* _Work request_: For the data below, report how many lines include the word "Giornata", and write nothing else.

* _Records for the exercise_:
# # # #

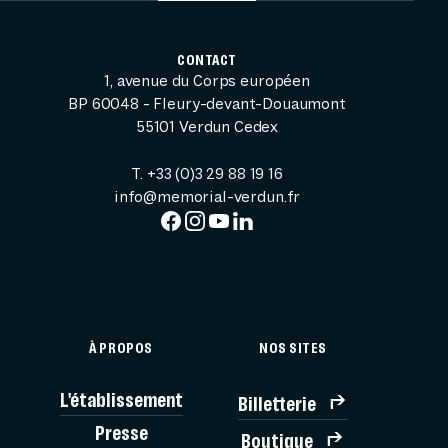
CONTACT
1, avenue du Corps européen
BP 60048 - Fleury-devant-Douaumont
55101 Verdun Cedex
T. +33 (0)3 29 88 19 16
info@memorial-verdun.fr
À PROPOS
NOS SITES
L'établissement
Billetterie
BILLE
Presse
Boutique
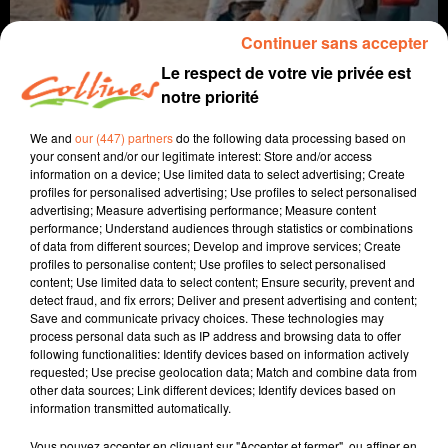
Continuer sans accepter
Le respect de votre vie privée est
notre priorité
We and
our (447) partners
do the following data processing based on
your consent and/or our legitimate interest: Store and/or access
information on a device; Use limited data to select advertising; Create
profiles for personalised advertising; Use profiles to select personalised
coup de coeur
cinéma
advertising; Measure advertising performance; Measure content
performance; Understand audiences through statistics or combinations
of data from different sources; Develop and improve services; Create
22 octobre 2025 - 1 min 40 sec
profiles to personalise content; Use profiles to select personalised
content; Use limited data to select content; Ensure security, prevent and
UN SIMPLE ACCIDENT
detect fraud, and fix errors; Deliver and present advertising and content;
Save and communicate privacy choices. These technologies may
David Puaud
process personal data such as IP address and browsing data to offer
following functionalities: Identify devices based on information actively
Coup de coeur cinéma
requested; Use precise geolocation data; Match and combine data from
other data sources; Link different devices; Identify devices based on
Chaque mercredi, dans notre Actu Ciné à 17h15,
information transmitted automatically.
Morgan Rassinoux, programmateur au Fauteuil Rouge
à Bressuire, vous propose son coup de coeur.
Vous pouvez accepter en cliquant sur "Accepter et fermer", ou affiner en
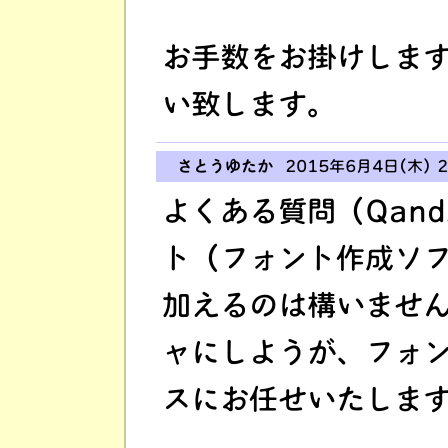
お手数をお掛けしま
い致します。
さとうゆたか
2015年6月4日(木) 2
よくある質問（Qan
ト（フォント作成ソ
加えるのは構いませ
ャにしようが、フォ
スにお任せいたしま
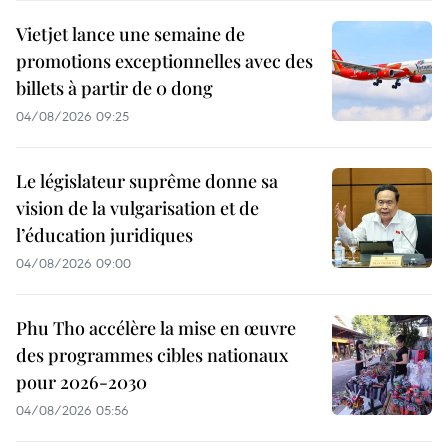
Vietjet lance une semaine de
promotions exceptionnelles avec des
billets à partir de 0 dong
04/08/2026 09:25
Le législateur suprême donne sa
vision de la vulgarisation et de
l’éducation juridiques
04/08/2026 09:00
Phu Tho accélère la mise en œuvre
des programmes cibles nationaux
pour 2026-2030
04/08/2026 05:56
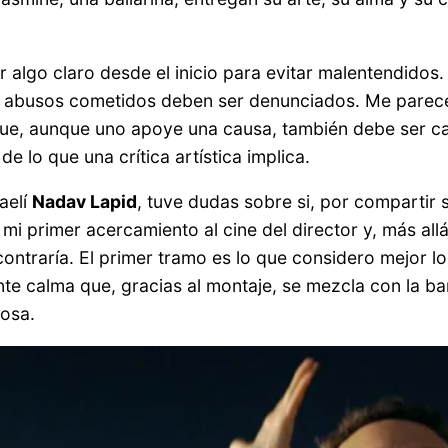
 algo claro desde el inicio para evitar malentendidos.
los abusos cometidos deben ser denunciados. Me parec
que, aunque uno apoye una causa, también debe ser cap
e lo que una crítica artística implica.
aelí
Nadav Lapid
, tuve dudas sobre si, por compartir
 mi primer acercamiento al cine del director y, más all
ontraría. El primer tramo es lo que considero mejor lo
nte calma que, gracias al montaje, se mezcla con la b
posa.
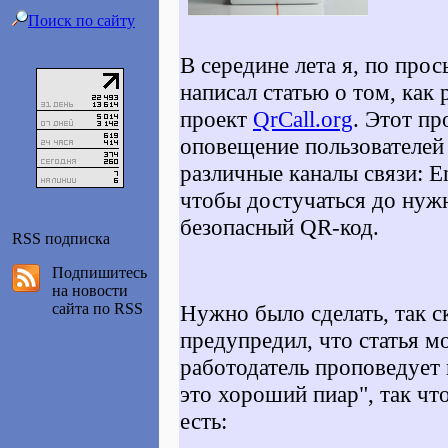
Поиск по сайту
В середине лета я, по прос
написал статью о том, как
проект
QrCall.org
. Этот пр
оповещение пользователей
различные каналы связи: Em
чтобы достучаться до нужн
безопасный QR-код.
RSS подписка
Подпишитесь
на новости
сайта по RSS
Нужно было сделать, так ск
предупредил, что статья м
работодатель проповедует 
это хороший пиар", так чт
есть:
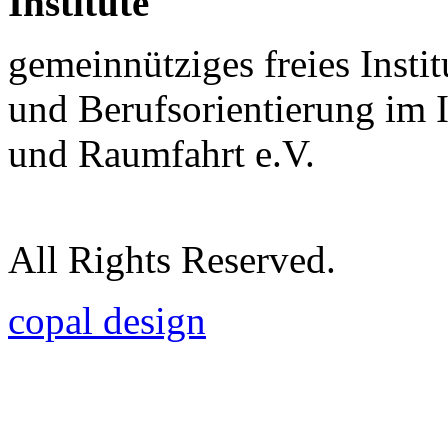
Institute
gemeinnütziges freies Insti
und Berufsorientierung im 
und Raumfahrt e.V.
All Rights Reserved.
copal design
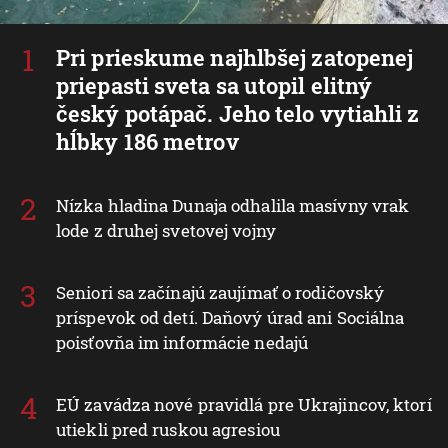
Pri prieskume najhlbšej zatopenej
priepasti sveta sa utopil elitný
český potápač. Jeho telo vytiahli z
hĺbky 186 metrov
Nízka hladina Dunaja odhalila masívny vrak
lode z druhej svetovej vojny
Seniori sa začínajú zaujímať o rodičovský
príspevok od detí. Daňový úrad ani Sociálna
poisťovňa im informácie nedajú
EÚ zavádza nové pravidlá pre Ukrajincov, ktorí
utiekli pred ruskou agresiou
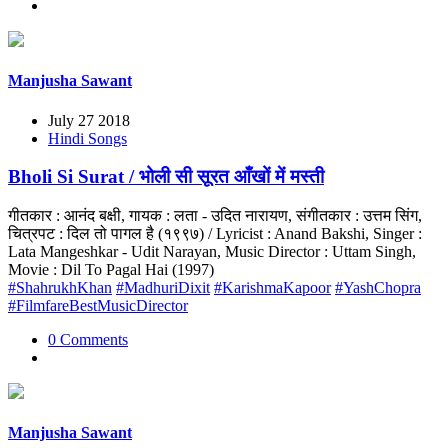
Manjusha Sawant
July 27 2018
Hindi Songs
Bholi Si Surat / भोली सी सूरत आँखों में मस्ती
गीतकार : आनंद बक्षी, गायक : लता - उदित नारायण, संगीतकार : उत्तम सिंग,
चित्रपट : दिल तो पागल है (१९९७) / Lyricist : Anand Bakshi, Singer :
Lata Mangeshkar - Udit Narayan, Music Director : Uttam Singh,
Movie : Dil To Pagal Hai (1997)
#ShahrukhKhan
#MadhuriDixit
#KarishmaKapoor
#YashChopra
#FilmfareBestMusicDirector
0 Comments
Manjusha Sawant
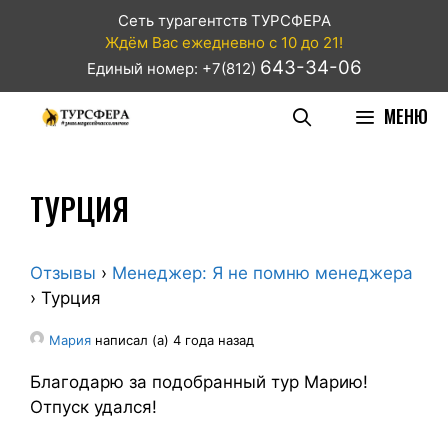
Сеть турагентств ТУРСФЕРА
Ждём Вас ежедневно с 10 до 21!
643-34-06
Единый номер: +7(812)
МЕНЮ
ТУРЦИЯ
Отзывы
›
Менеджер: Я не помню менеджера
›
Турция
Мария
написал (а) 4 года назад
Благодарю за подобранный тур Марию!
Отпуск удался!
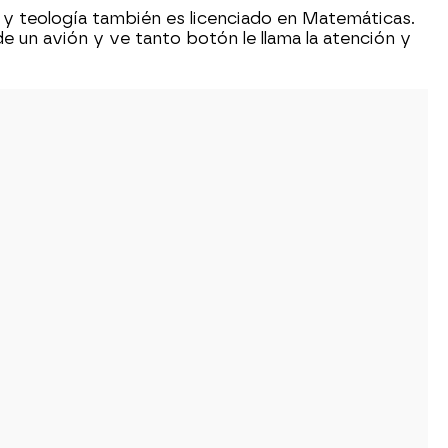
a y teología también es licenciado en Matemáticas.
de un avión y ve tanto botón le llama la atención y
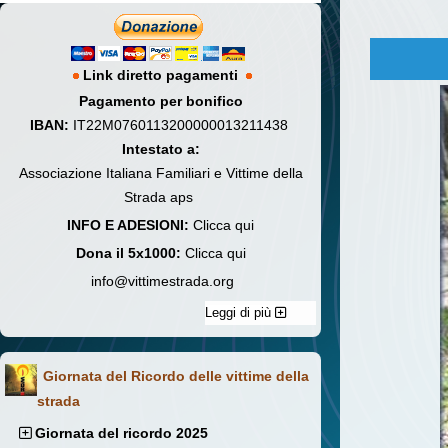
Link diretto pagamenti
Pagamento per bonifico
IBAN:
IT22M0760113200000013211438
Intestato a:
Associazione Italiana Familiari e Vittime della
Strada aps
INFO E ADESIONI:
Clicca qui
Dona il 5x1000:
Clicca qui
info@vittimestrada.org
Leggi di più
Giornata del Ricordo delle vittime della
strada
Giornata del ricordo 2025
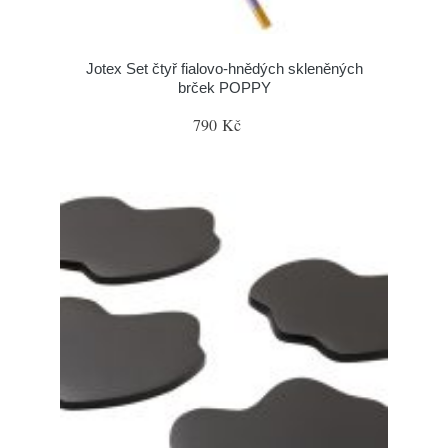
Jotex Set čtyř fialovo-hnědých skleněných
brček POPPY
790 Kč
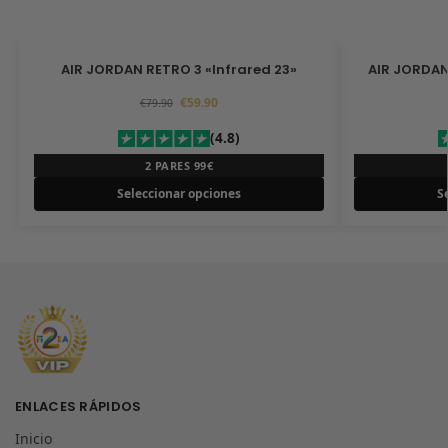
AIR JORDAN RETRO 3 «Infrared 23»
AIR JORDAN
€
59.90
€
79.90
(4.8)
2 PARES 99€
Seleccionar opciones
S
ENLACES RÁPIDOS
Inicio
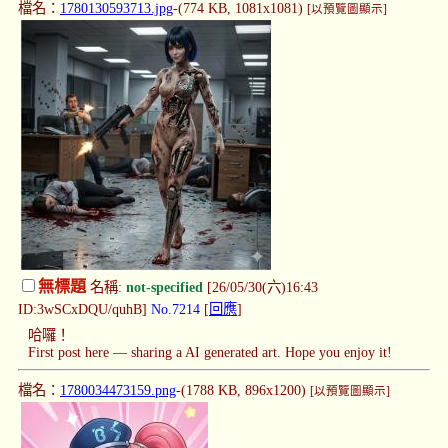
檔名：
1780130593713.jpg
-(774 KB, 1081x1081)
[以預覽圖顯示]
無標題
名稱:
not-specified
[26/05/30(六)16:43
ID:3wSCxDQU/quhB]
No.7214
[
回應
]
哈囉！
First post here — sharing a AI generated art. Hope you enjoy it!
檔名：
1780034473159.png
-(1788 KB, 896x1200)
[以預覽圖顯示]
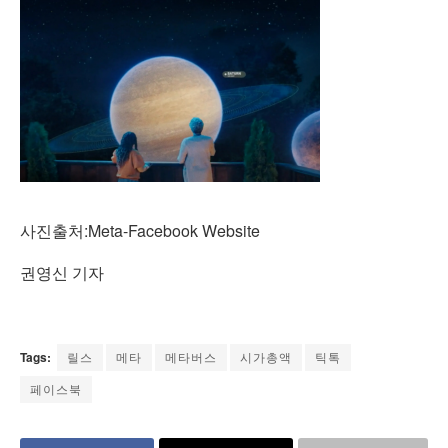
사진출처:Meta-Facebook Website
권영신 기자
Tags:
릴스
메타
메타버스
시가총액
틱톡
페이스북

# # # #

* _Reply_: 2